The study of failure mode (Mental Models XII)

In John Gall’s peculiar Systemantics: The Systems Bible the reader will find a wealth of often funny but always deep insights. One of these insights that has occupied me lately is this:

The important point is: ANY LARGE SYSTEM IS GOING TO BE OPERATING MOST OF THE TIME IN FAILURE MODE What the System is supposed to be doing when everything is working well is really beside the point, because that happy state is rarely achieved in real life. The truly pertinent question is: How does it work when its components aren’t working well? How does it fail? How well does it work in Failure Mode?

Gall, John Systemantics

Ignore the caps and weird capitalization, the observation here is invaluable. What Gall points out is that failure mode – that is, when a system is not working as intended, but in a non-random way – is the default mode of all large systems.

There are no neat systems

This observation has a few consequences that are of importance whether or not you are looking to solve a manufacturing problem or a political issue.

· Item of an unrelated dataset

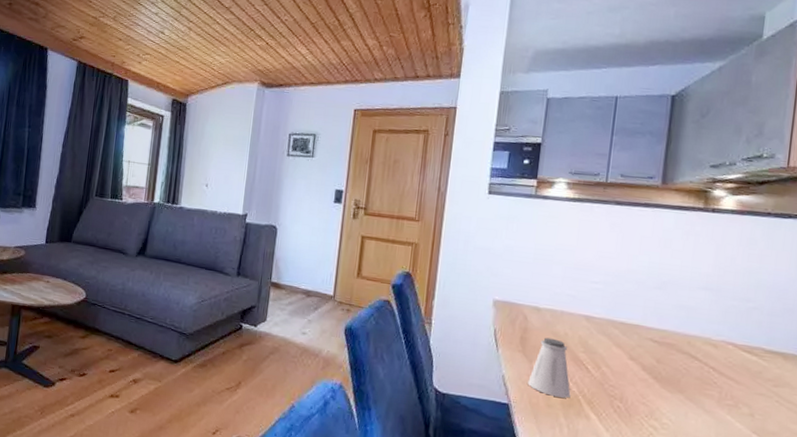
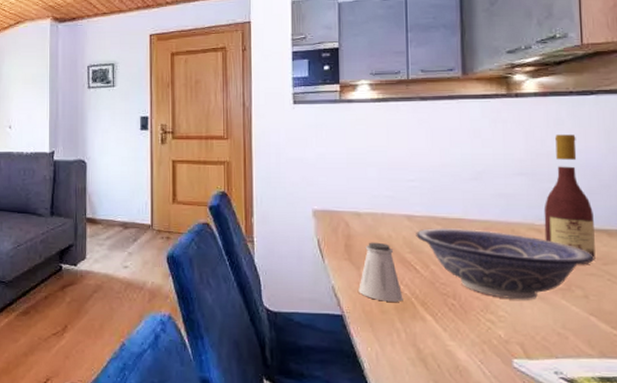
decorative bowl: none [592,331,766,412] -> present [416,228,594,300]
wine bottle: none [719,254,773,381] -> present [543,134,596,260]

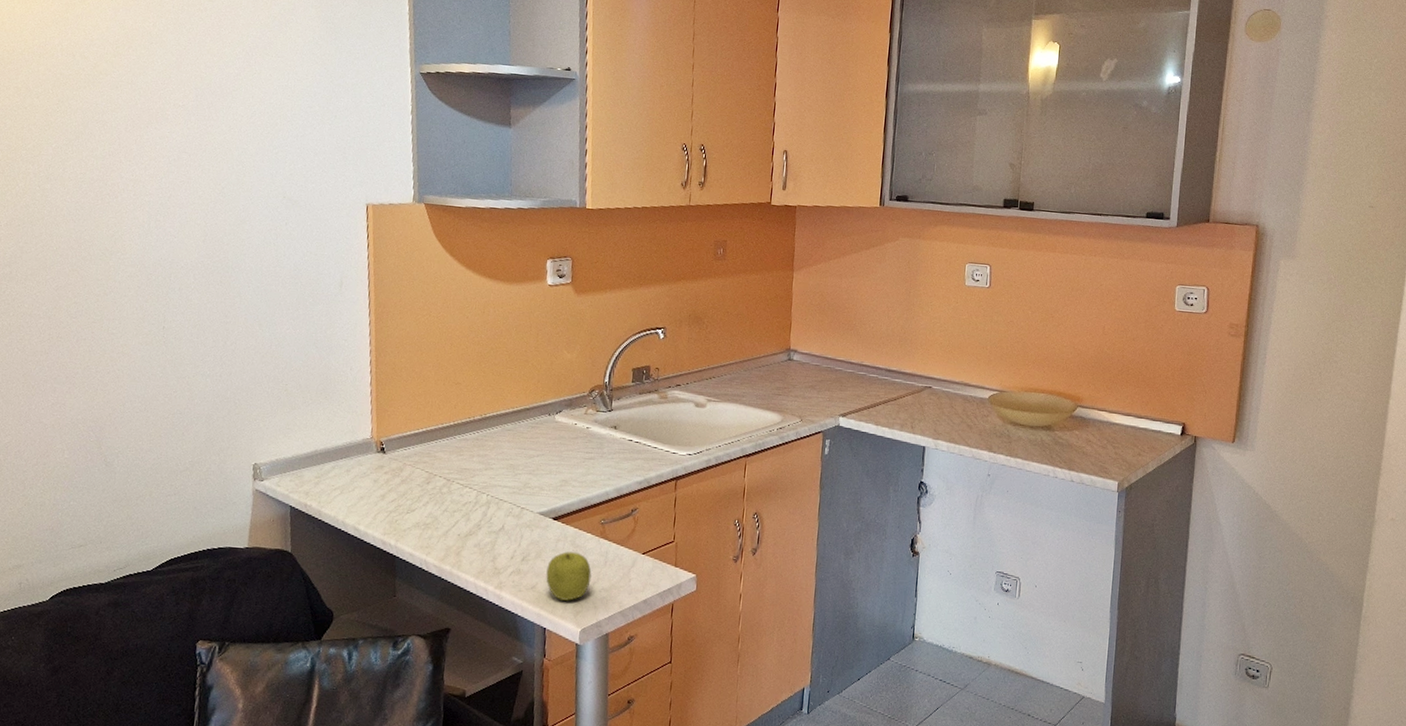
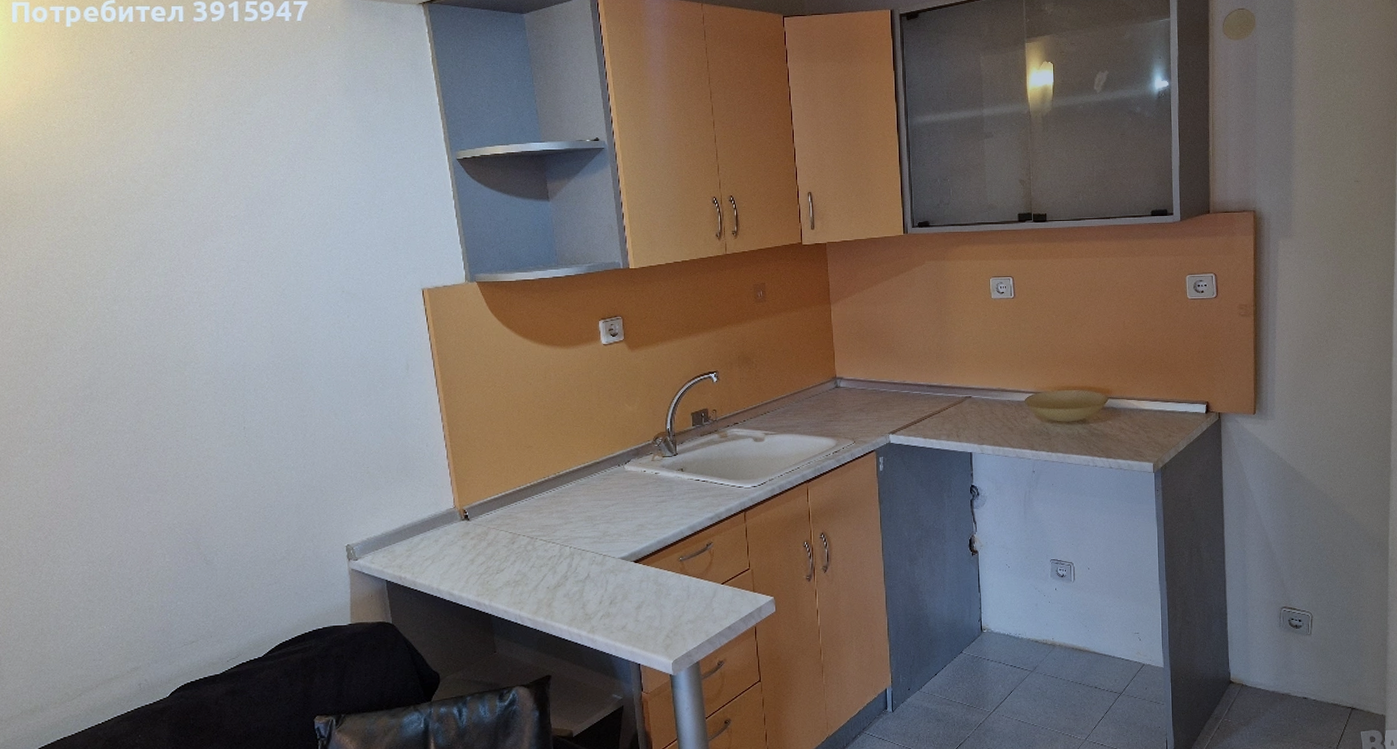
fruit: present [546,551,592,601] -> none [634,590,677,636]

  • First, always design for failure – that is: when you have decided what the system should do spend at least as much time on how it is likely to fail and then design that failure mode. Looking at a system for social welfare? Expect that it will be gamed – now design it so that it fails in different ways and so is hard to game in a structured way. Building a policy team for a global company to advocate on behalf of the company? Assume that it will be locked into debates internally about what to do and design it to deal with those debates effectively (in any large organization design should be occupied with understanding the particular and enormously interesting failure mode of internal politics). In short: look at what the system is intended to do, assume it will fail and then design the failure.
  • Second, understand other systems in terms of their failure mode. Never become exasperated with a system not working – it won’t start working anytime soon – but adapt to the most recurrent failure mode of that system. How does a bureaucracy fail most often? That is the question that matters if you want to work effectively. Understand and catalogue failure modes, be open about researching them. Look at US politics now – the dream is to return to Athenian democracy (um, but with more, well, democracy). That will never happen. So let’s understand populism as the failure mode it is and assume that we will be working within it. Same thing for polarization and the lack of a common, shared baseline of facts. Assume that we are increasingly organized on the Galefian dimensions of scout minds and soldier minds – since that is a known and common failure mode of enlightenment society. Adapt to failure mode.
  • Third, assume failure modes at least cycle if not evolve. In addition to operating in failure mode, most large systems are degrading and falling a part as well. This means that they are not stable – but they may fall apart in patterns that are at least partly predictable. Design for the fall.

Can we seriously do this? Is this not cynicism? Yes we can and no it is not. It is understanding the nature of complex systems – and understanding that they never work. They fail and that is how they get things done. Now, you can operate with the ideal model of the system or learn to fail with the system to get things done.